:: Data supplied

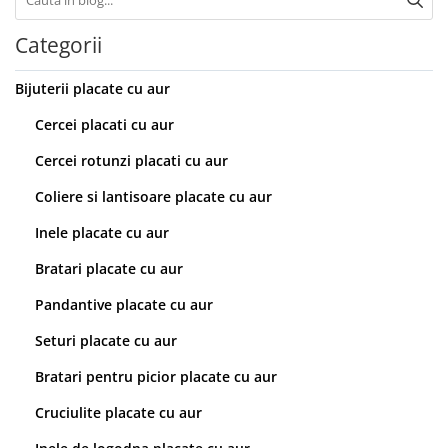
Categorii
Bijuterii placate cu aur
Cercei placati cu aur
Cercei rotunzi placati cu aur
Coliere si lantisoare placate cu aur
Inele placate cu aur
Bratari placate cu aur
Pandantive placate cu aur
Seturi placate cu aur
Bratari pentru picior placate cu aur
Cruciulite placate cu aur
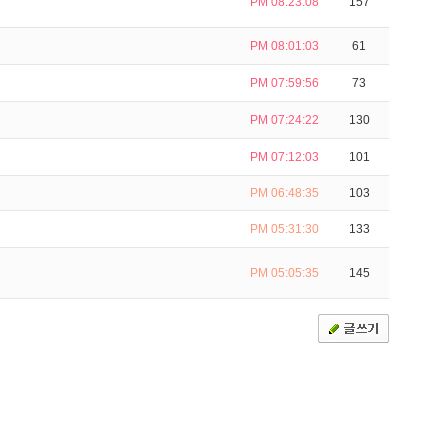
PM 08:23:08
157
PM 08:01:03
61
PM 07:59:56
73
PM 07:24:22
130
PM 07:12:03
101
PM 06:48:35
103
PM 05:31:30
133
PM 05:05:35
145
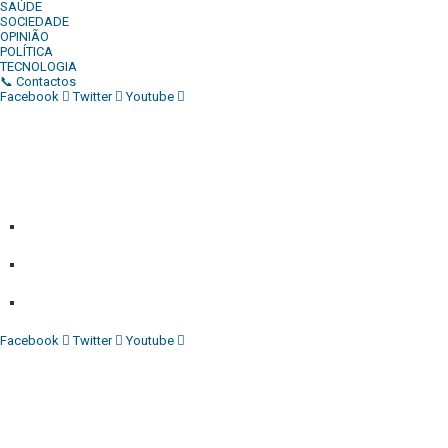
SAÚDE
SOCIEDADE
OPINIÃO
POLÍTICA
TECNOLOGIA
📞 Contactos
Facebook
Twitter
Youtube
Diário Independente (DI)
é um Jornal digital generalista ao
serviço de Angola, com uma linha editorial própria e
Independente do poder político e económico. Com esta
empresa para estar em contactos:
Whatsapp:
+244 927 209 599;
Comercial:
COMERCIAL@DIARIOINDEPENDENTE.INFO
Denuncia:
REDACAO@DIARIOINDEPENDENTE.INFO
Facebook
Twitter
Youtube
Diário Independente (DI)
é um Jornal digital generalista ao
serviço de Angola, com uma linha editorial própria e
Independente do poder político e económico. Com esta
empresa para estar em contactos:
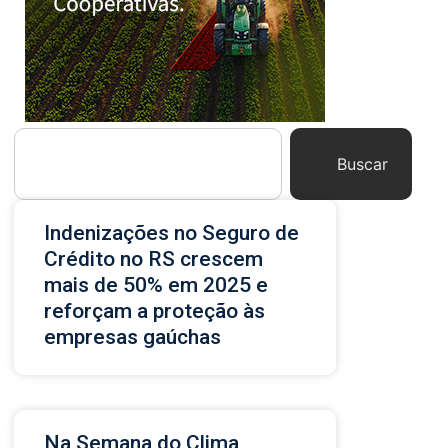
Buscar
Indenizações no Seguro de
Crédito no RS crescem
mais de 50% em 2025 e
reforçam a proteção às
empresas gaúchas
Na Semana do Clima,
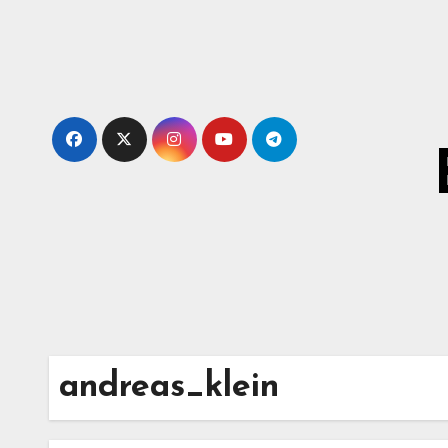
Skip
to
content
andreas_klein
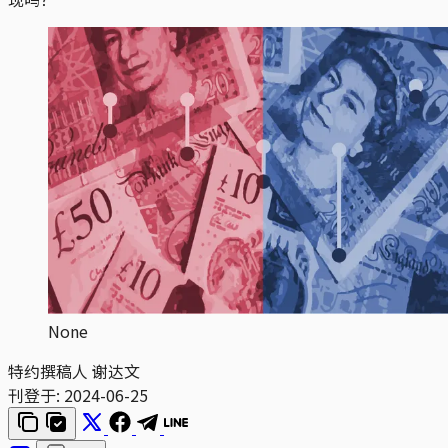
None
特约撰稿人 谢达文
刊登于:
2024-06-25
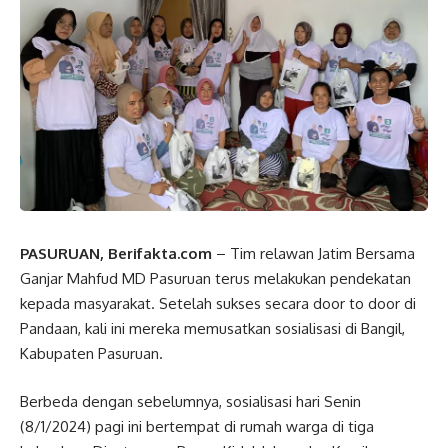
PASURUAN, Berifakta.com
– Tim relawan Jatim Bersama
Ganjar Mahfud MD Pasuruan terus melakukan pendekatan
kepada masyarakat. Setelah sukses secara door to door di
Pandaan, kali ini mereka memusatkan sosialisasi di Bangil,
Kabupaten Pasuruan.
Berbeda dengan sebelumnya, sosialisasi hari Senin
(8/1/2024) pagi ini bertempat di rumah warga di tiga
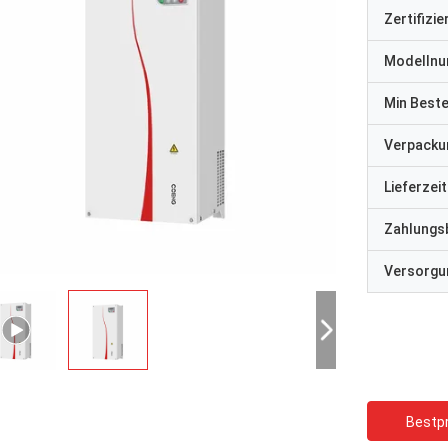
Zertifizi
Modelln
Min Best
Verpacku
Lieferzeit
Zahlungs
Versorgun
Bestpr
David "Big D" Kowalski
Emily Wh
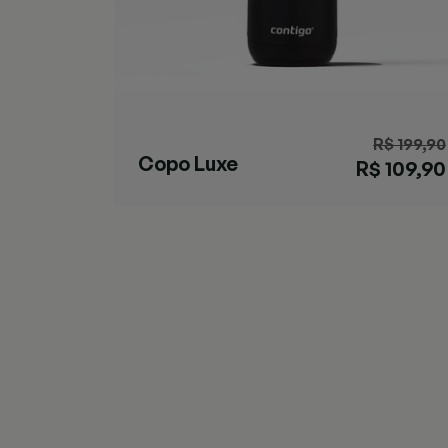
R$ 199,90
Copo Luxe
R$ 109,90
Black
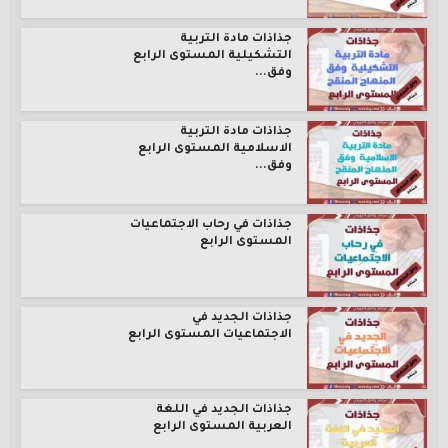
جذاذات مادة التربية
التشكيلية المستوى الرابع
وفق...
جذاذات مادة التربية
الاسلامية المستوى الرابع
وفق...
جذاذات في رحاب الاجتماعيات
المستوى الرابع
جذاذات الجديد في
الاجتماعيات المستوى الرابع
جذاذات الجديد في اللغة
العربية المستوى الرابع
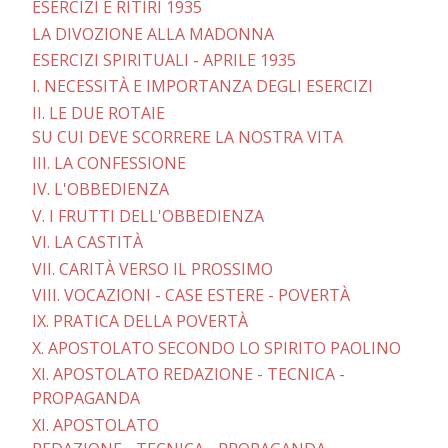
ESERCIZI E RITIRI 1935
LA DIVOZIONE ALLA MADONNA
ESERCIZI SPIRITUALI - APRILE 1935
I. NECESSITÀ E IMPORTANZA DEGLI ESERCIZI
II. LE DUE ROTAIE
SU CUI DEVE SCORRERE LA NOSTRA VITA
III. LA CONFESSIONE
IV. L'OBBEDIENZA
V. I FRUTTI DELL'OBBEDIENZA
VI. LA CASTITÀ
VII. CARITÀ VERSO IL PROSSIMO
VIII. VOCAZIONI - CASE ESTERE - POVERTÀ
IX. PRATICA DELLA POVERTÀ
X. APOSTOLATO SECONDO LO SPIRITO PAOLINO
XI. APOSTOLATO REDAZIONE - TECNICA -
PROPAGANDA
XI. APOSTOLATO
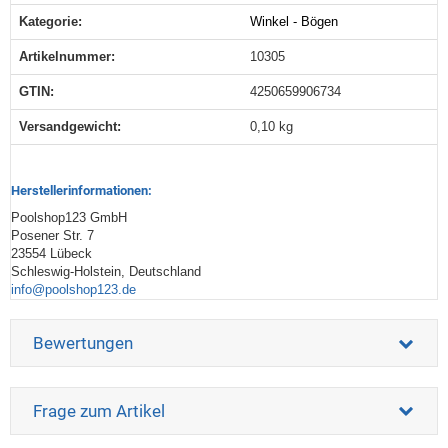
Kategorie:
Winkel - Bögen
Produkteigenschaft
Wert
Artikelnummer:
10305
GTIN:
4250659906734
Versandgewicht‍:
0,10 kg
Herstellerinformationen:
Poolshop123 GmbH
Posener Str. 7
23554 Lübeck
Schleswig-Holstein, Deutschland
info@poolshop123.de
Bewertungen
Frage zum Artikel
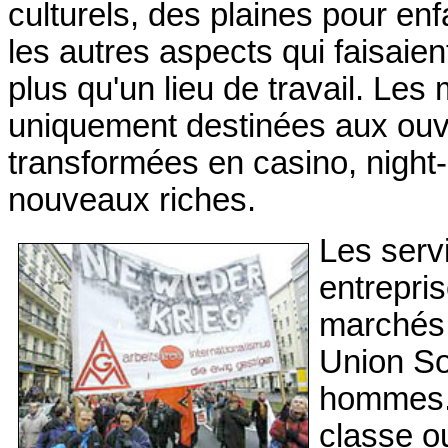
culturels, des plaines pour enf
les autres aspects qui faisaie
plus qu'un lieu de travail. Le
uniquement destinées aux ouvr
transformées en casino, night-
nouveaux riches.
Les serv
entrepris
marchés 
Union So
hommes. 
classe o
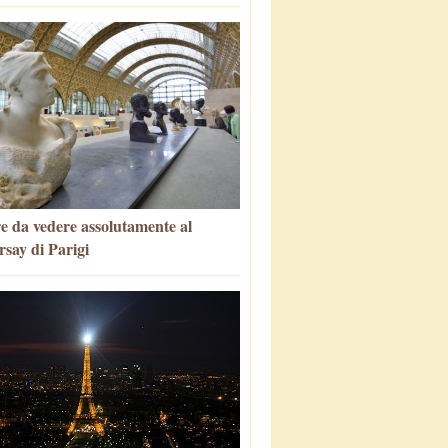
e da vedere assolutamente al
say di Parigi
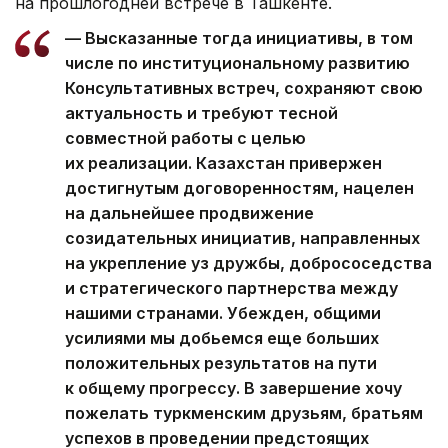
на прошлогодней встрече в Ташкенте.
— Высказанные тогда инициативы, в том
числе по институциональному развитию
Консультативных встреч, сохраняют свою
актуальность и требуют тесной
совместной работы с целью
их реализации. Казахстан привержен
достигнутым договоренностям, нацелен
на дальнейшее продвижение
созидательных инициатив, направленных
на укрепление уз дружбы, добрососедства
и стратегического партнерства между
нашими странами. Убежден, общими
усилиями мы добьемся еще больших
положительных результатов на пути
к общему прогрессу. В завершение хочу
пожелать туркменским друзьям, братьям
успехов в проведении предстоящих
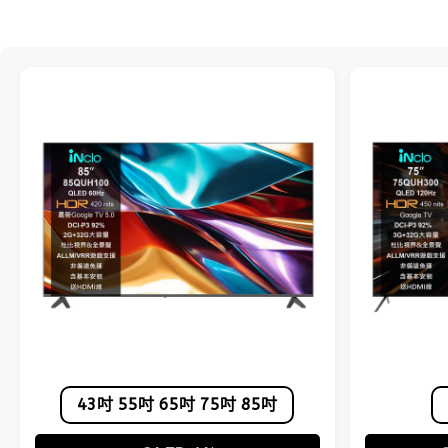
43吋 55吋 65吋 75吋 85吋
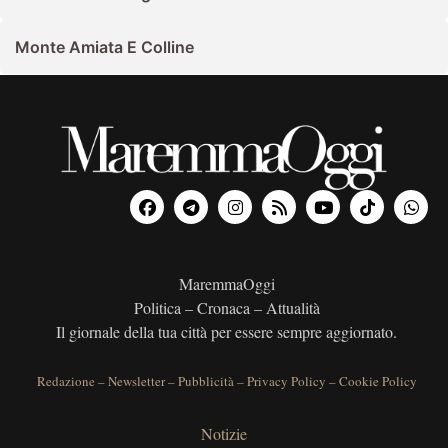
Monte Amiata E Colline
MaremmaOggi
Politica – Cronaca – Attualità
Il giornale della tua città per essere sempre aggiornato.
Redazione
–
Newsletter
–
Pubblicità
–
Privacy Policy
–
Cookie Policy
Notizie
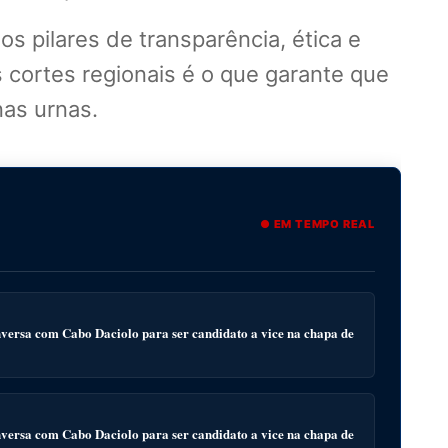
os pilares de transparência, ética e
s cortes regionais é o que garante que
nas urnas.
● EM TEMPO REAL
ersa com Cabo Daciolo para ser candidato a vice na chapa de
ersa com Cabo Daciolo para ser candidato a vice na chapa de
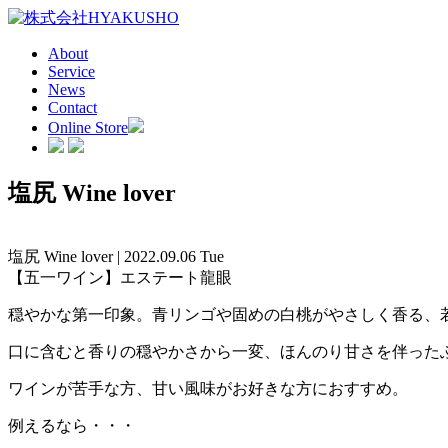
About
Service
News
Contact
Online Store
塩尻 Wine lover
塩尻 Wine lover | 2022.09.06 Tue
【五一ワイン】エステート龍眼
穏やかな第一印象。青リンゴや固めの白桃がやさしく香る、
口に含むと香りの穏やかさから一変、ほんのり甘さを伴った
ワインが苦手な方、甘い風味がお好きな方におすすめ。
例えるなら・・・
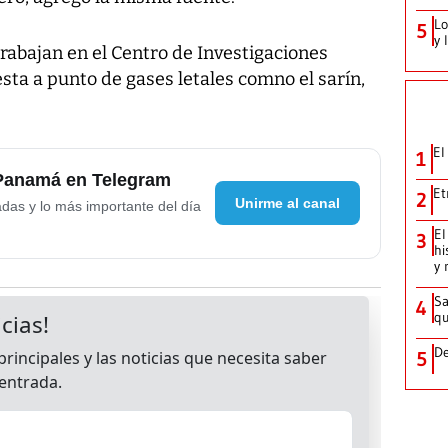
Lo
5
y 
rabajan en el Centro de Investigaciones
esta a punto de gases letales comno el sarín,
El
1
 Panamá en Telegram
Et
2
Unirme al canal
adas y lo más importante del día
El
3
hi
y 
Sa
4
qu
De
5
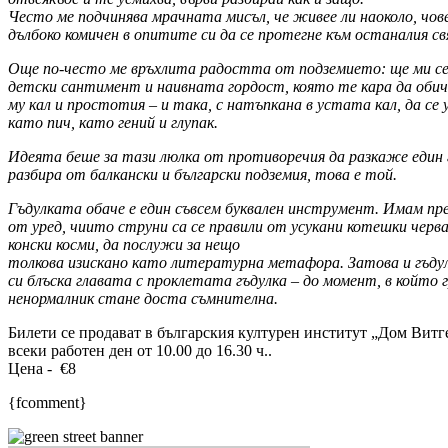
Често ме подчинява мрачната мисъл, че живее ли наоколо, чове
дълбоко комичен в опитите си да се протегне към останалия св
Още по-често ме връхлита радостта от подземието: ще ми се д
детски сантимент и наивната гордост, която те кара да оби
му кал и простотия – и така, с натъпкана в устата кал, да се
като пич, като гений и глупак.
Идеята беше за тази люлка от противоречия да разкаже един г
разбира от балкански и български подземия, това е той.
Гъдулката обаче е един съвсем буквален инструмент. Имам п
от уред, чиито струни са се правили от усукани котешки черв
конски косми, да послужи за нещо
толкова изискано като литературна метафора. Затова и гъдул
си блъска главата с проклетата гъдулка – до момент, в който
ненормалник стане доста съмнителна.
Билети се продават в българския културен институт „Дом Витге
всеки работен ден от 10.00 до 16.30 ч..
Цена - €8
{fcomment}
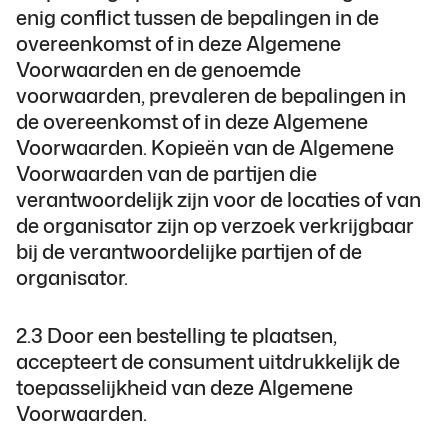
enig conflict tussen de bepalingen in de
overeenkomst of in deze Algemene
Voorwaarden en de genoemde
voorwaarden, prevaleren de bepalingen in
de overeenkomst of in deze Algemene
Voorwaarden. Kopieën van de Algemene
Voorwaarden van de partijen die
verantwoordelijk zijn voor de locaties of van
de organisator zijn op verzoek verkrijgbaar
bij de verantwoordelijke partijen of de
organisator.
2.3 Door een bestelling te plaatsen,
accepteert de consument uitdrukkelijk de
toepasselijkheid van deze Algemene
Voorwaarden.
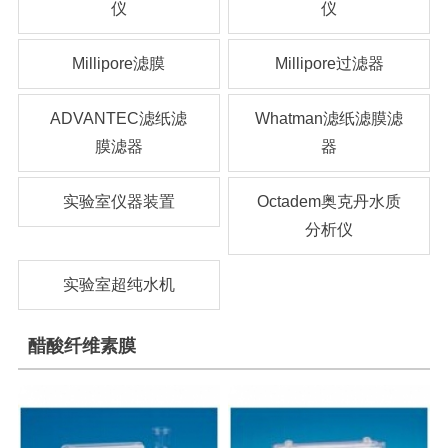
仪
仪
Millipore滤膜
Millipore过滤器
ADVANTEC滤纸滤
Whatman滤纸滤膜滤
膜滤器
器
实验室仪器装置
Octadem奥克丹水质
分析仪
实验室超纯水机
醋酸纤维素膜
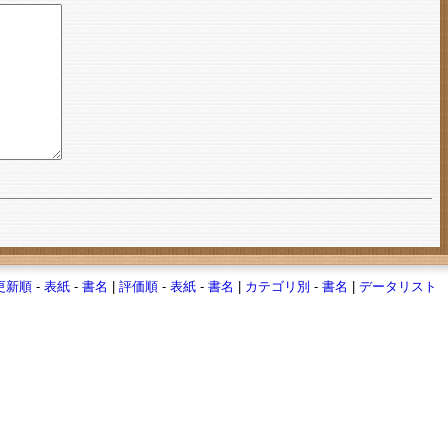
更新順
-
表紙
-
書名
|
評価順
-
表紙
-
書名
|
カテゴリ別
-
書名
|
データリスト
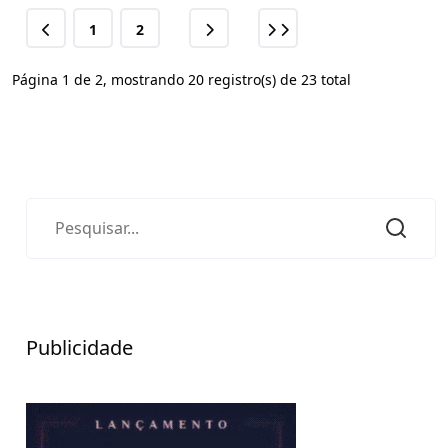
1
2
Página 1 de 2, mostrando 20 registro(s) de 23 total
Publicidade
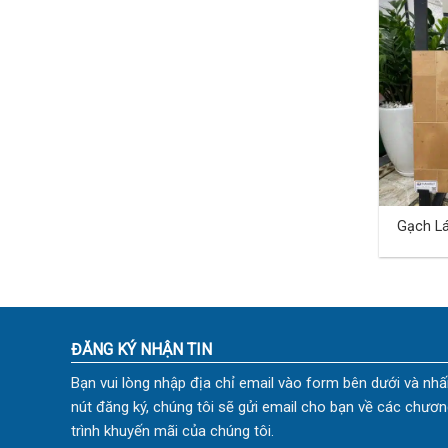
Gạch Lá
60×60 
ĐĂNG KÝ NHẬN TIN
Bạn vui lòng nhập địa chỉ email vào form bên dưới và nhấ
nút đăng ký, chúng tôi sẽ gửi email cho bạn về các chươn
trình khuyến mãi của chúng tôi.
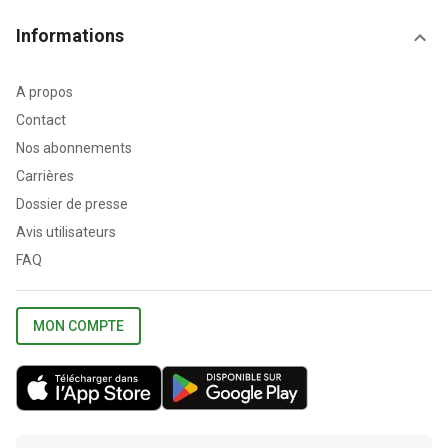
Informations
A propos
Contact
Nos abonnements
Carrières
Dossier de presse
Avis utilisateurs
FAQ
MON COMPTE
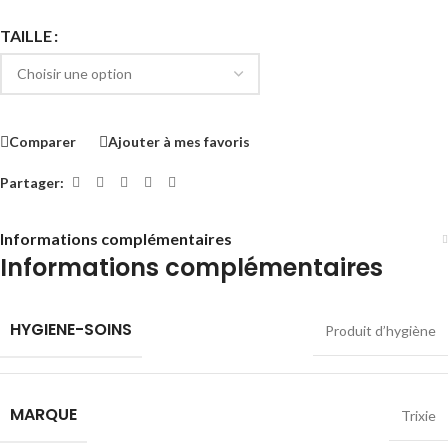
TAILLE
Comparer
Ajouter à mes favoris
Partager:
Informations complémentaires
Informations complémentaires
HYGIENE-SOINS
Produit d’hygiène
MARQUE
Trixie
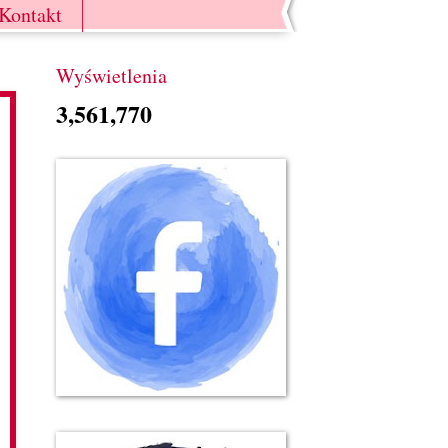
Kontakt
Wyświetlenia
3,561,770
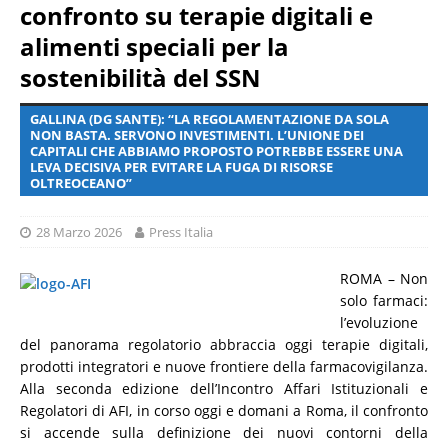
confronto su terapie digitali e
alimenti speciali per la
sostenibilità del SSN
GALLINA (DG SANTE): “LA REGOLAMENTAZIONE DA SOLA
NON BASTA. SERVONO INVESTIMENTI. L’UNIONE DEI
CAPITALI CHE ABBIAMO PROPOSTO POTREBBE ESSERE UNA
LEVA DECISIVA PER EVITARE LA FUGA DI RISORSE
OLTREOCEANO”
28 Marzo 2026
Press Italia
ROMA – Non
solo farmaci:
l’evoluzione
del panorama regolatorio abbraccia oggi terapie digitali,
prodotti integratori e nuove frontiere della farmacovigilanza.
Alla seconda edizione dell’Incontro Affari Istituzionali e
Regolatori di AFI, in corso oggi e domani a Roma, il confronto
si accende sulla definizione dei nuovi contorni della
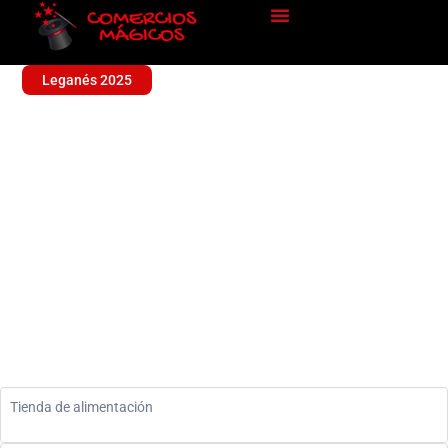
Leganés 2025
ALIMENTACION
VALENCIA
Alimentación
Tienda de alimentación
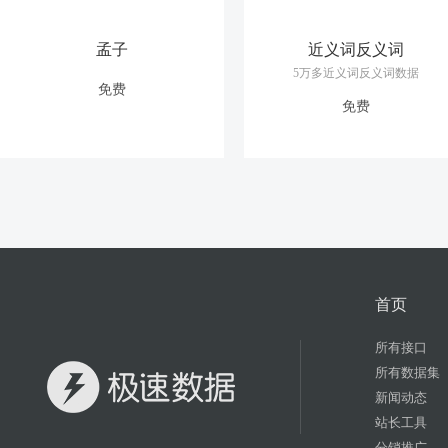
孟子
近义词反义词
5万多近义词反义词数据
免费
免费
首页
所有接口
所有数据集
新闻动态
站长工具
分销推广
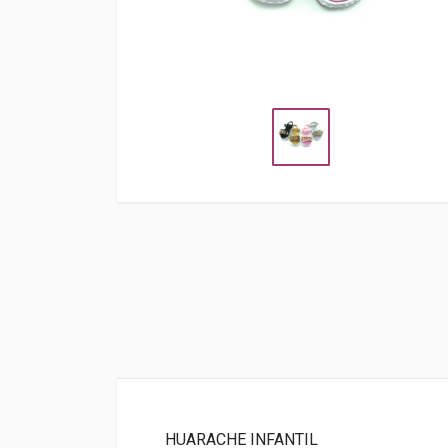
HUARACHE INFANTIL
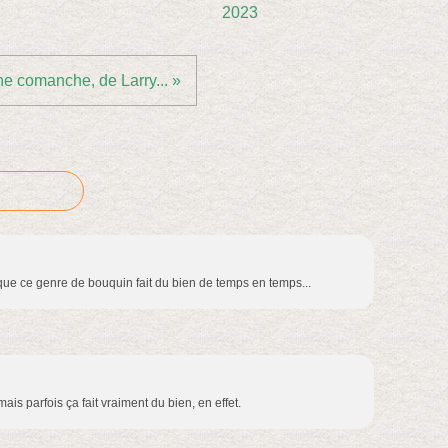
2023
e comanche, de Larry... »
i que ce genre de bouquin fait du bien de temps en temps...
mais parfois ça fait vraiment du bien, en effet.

::::

What you are asked to do
Each line that holds the string "Algemene" is to be copied from the entries above.

Task response
overeenkomst of in deze Algemene
de overeenkomst of in deze Algemene
Voorwaarden. Kopieën van de Algemene
toepasselijkheid van deze Algemene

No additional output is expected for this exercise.